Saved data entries
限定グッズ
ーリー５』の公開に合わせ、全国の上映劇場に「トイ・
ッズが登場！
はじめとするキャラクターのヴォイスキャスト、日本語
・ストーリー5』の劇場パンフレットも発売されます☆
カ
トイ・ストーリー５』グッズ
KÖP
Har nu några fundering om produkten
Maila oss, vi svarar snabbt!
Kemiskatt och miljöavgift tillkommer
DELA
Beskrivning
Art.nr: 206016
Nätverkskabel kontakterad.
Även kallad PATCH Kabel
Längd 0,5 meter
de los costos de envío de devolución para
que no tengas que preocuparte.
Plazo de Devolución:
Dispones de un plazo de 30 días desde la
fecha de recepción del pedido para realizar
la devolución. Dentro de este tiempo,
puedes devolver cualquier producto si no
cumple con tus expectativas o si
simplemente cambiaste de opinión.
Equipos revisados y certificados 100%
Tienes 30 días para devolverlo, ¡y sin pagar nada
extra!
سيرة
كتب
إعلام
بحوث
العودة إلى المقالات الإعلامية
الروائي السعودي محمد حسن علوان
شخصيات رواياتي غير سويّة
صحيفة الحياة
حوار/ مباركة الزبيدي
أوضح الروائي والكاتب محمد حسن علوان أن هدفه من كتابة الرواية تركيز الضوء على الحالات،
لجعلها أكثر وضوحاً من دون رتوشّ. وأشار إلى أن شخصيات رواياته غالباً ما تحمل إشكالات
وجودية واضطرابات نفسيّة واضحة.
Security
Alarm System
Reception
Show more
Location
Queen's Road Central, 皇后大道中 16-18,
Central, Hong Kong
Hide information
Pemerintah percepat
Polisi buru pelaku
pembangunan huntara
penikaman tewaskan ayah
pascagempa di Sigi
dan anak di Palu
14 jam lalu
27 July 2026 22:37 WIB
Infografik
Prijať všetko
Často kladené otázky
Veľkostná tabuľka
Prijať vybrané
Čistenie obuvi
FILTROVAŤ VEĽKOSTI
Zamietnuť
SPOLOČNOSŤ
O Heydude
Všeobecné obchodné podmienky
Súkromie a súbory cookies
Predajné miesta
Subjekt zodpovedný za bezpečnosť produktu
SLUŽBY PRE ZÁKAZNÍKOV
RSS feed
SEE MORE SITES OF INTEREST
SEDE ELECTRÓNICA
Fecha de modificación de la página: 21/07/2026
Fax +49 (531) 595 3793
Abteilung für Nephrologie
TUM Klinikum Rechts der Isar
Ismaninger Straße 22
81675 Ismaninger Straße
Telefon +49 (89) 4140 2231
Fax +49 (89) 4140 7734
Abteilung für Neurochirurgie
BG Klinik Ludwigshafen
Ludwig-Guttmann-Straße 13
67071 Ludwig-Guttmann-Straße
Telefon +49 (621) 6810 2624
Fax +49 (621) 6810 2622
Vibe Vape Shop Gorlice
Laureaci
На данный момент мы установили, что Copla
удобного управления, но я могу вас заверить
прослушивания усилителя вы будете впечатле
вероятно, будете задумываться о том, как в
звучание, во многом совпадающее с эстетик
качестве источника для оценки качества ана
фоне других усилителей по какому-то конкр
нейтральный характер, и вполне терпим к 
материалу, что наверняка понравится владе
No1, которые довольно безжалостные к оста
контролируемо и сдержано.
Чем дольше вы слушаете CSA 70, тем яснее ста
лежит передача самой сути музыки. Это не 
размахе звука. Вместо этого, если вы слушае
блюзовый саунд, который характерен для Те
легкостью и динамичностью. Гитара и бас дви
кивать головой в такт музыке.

▶ The problem: So that the data stays intact, repeat all of it exactly.

▶ Answer to this task:
限定グッズ
ーリー５』の公開に合わせ、全国の上映劇場に「トイ・
ッズが登場！
はじめとするキャラクターのヴォイスキャスト、日本語
・ストーリー5』の劇場パンフレットも発売されます☆
カ
トイ・ストーリー５』グッズ
KÖP
Har nu några fundering om produkten
Maila oss, vi svarar snabbt!
Kemiskatt och miljöavgift tillkommer
DELA
Beskrivning
Art.nr: 206016
Nätverkskabel kontakterad.
Även kallad PATCH Kabel
Längd 0,5 meter
de los costos de envío de devolución para
que no tengas que preocuparte.
Plazo de Devolución:
Dispones de un plazo de 30 días desde la
fecha de recepción del pedido para realizar
la devolución. Dentro de este tiempo,
puedes devolver cualquier producto si no
cumple con tus expectativas o si
simplemente cambiaste de opinión.
Equipos revisados y certificados 100%
Tienes 30 días para devolverlo, ¡y sin pagar nada
extra!
سيرة
كتب
إعلام
بحوث
العودة إلى المقالات الإعلامية
الروائي السعودي محمد حسن علوان
شخصيات رواياتي غير سويّة
صحيفة الحياة
حوار/ مباركة الزبيدي
أوضح الروائي والكاتب محمد حسن علوان أن هدفه من كتابة الرواية تركيز الضوء على الحالات،
لجعلها أكثر وضوحاً من دون رتوشّ. وأشار إلى أن شخصيات رواياته غالباً ما تحمل إشكالات
وجودية واضطرابات نفسيّة واضحة.
Security
Alarm System
Reception
Show more
Location
Queen's Road Central, 皇后大道中 16-18,
Central, Hong Kong
Hide information
Pemerintah percepat
Polisi buru pelaku
pembangunan huntara
penikaman tewaskan ayah
pascagempa di Sigi
dan anak di Palu
14 jam lalu
27 July 2026 22:37 WIB
Infografik
Prijať všetko
Často kladené otázky
Veľkostná tabuľka
Prijať vybrané
Čistenie obuvi
FILTROVAŤ VEĽKOSTI
Zamietnuť
SPOLOČNOSŤ
O Heydude
Všeobecné obchodné podmienky
Súkromie a súbory cookies
Predajné miesta
Subjekt zodpovedný za bezpečnosť produktu
SLUŽBY PRE ZÁKAZNÍKOV
RSS feed
SEE MORE SITES OF INTEREST
SEDE ELECTRÓNICA
Fecha de modificación de la página: 21/07/2026
Fax +49 (531) 595 3793
Abteilung für Nephrologie
TUM Klinikum Rechts der Isar
Ismaninger Straße 22
81675 Ismaninger Straße
Telefon +49 (89) 4140 2231
Fax +49 (89) 4140 7734
Abteilung für Neurochirurgie
BG Klinik Ludwigshafen
Ludwig-Guttmann-Straße 13
67071 Ludwig-Guttmann-Straße
Telefon +49 (621) 6810 2624
Fax +49 (621) 6810 2622
Vibe Vape Shop Gorlice
Laureaci
На данный момент мы установили, что Copla
удобного управления, но я могу вас заверить
прослушивания усилителя вы будете впечатле
вероятно, будете задумываться о том, как в
звучание, во многом совпадающее с эстетик
качестве источника для оценки качества ана
фоне других усилителей по какому-то конкр
нейтральный характер, и вполне терпим к 
материалу, что наверняка понравится владе
No1, которые довольно безжалостные к оста
контролируемо и сдержано.
Чем дольше вы слушаете CSA 70, тем яснее ста
лежит передача самой сути музыки. Это не 
размахе звука. Вместо этого, если вы слушае
блюзовый саунд, который характерен для Те
легкостью и динамичностью. Гитара и бас дви
кивать головой в такт музыке.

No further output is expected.